The following article was originally published in the Ohio Capital Journal and published on News5Cleveland.com under a content-sharing agreement.
A bill that would establish “intellectual diversity” centers at Ohio State University and the University of Toledo passed by a 4-1 party line vote in the Senate Workforce and Higher Education Committee Wednesday.
Senate Bill 117 would create the Salmon P. Chase Center for Civics, Culture, and Society at Ohio State University and the Institute of American Constitutional Thought and Leadership at the University of Toledo’s College of Law. The bill now awaits further consideration in the Senate.
Sen. Rob McColley, R-Napoleon, and Sen. Jerry Cirino, R-Kirtland, who is also the head of the committee, introduced the bill in May, arguing that university faculty are predominantly liberal.
“This causes a single ideological perspective to dominate academia,” Cirino said during hissponsor testimony less than a month ago. “With the passage of this legislation, we are giving students and their parents’ options within the market to choose an education that is best suited for them.”
Cirino also introduced a gigantic higher education bill that would overhaul college campuses that recently passed in the Senate and is in House committee.
SB 117 would give UT $1 million in fiscal year 2024 and $2 million in fiscal year 2025 for the Institute, and Ohio State $5 million in fiscal years 2024 and 2025 for the Center. UT Law Professor Lee Strang first got the idea for the institute in 2019.
A substitute bill was passed during Wednesday’s committee that would put the Chase Center in Ohio State’s John Glenn College of Public Affairs.
Nearly a dozen students and faculty at both institutions have spoken out against the bill.
Opponent testimony
Before taking a vote on SB 117, the committee heard opponent testimony from three people and 17 people submitted written opponent testimony.

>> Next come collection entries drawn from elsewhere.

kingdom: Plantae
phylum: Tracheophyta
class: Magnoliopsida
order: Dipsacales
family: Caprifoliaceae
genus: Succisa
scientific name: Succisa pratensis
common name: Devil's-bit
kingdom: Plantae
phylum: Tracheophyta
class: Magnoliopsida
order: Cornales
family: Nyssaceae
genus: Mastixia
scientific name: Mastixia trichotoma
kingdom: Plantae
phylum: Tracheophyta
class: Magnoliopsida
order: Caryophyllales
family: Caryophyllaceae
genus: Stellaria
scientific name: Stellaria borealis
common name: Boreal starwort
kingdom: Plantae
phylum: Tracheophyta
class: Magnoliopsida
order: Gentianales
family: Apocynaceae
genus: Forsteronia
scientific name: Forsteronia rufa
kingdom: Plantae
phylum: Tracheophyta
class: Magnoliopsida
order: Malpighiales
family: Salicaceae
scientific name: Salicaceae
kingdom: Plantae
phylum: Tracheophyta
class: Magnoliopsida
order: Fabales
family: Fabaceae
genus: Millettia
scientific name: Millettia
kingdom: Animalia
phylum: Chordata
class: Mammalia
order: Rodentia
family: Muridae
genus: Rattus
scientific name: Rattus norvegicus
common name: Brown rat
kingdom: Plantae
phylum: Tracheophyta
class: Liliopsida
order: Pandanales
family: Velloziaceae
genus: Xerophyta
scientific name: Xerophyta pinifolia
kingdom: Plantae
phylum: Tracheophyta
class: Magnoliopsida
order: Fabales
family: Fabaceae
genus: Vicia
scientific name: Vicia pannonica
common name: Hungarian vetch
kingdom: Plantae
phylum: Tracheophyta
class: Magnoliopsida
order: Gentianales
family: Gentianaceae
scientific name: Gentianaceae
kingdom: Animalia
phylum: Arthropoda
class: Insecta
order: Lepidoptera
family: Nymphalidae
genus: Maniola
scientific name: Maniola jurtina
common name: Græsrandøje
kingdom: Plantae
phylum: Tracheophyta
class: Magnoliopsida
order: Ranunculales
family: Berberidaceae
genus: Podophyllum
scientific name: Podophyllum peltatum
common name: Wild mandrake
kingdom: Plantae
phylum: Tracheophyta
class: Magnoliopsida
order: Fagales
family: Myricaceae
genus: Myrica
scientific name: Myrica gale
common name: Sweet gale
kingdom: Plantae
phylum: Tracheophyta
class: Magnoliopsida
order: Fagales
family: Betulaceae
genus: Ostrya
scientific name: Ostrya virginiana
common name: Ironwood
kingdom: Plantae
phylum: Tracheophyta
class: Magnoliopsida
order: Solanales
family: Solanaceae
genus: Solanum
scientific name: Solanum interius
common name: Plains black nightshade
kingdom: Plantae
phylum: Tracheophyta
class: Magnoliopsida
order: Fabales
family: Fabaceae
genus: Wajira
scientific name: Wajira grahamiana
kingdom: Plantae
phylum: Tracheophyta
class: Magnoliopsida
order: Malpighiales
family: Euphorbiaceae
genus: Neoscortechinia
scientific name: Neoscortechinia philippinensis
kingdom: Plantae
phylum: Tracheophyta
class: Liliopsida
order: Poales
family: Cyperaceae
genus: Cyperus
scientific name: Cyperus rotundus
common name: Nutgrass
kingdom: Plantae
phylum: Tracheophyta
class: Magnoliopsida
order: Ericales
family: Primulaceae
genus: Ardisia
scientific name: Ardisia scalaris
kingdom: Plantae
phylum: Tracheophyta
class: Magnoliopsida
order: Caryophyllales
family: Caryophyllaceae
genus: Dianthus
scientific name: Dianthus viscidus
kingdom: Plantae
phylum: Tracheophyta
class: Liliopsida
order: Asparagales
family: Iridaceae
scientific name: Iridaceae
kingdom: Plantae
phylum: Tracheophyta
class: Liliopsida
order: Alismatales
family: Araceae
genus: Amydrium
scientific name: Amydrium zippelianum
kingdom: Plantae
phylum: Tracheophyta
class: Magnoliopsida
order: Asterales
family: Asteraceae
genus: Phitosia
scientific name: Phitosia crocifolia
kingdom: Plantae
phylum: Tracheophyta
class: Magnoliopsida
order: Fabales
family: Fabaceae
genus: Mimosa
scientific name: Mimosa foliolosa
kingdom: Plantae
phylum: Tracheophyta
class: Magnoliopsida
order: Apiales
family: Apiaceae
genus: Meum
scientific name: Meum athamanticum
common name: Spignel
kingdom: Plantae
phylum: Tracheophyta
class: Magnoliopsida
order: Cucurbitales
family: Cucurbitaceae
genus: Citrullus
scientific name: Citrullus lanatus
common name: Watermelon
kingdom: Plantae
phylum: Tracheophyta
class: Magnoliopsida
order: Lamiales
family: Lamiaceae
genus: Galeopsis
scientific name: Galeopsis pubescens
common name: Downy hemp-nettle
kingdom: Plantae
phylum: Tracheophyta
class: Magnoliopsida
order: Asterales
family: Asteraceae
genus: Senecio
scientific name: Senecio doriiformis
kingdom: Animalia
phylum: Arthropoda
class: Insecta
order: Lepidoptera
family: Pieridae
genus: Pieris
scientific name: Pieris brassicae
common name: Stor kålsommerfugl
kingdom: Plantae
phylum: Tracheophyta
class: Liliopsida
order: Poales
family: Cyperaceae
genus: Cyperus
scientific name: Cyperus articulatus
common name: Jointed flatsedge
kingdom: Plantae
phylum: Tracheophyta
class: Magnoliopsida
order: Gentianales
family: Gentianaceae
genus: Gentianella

Maria Vitória de Rezende Grisi, a second year Ph.D. student at Ohio State University, questioned the meaning of the phrase “intellectual diversity.”
“Everybody has been asking this question and it still goes unanswered,” she said. “We demand a clarification, this bill needs to specify what is intellectual diversity, and at least show studies that prove this is missing in the University of Toledo and OSU.”
Wahinya Njau, a graduate of Ohio State and incoming graduate student at Kent State University, supports having more historical studies, civics education and more civil discourse, but doesn’t like the way the bill is structured.
“My worry regarding the proposed legislation is the continued slow encroachment of the state micro-managing the experience of higher education in Ohio,” he said.
He worries the centers would lack internal support from the universities.
“A center such as this would forever have an air of illegitimacy compared to the already existing centers on OSU’s campus that were homegrown through the engagement of both faculty and students,” Njau said.
Instead of creating new centers, he suggests legislators work with the universities to strengthen their already existing centers, like Ohio State’s more than 70 centers.
“Utilizing the power of the General Assembly to force a state government-mandated center into a public university is inappropriate,” Njau said.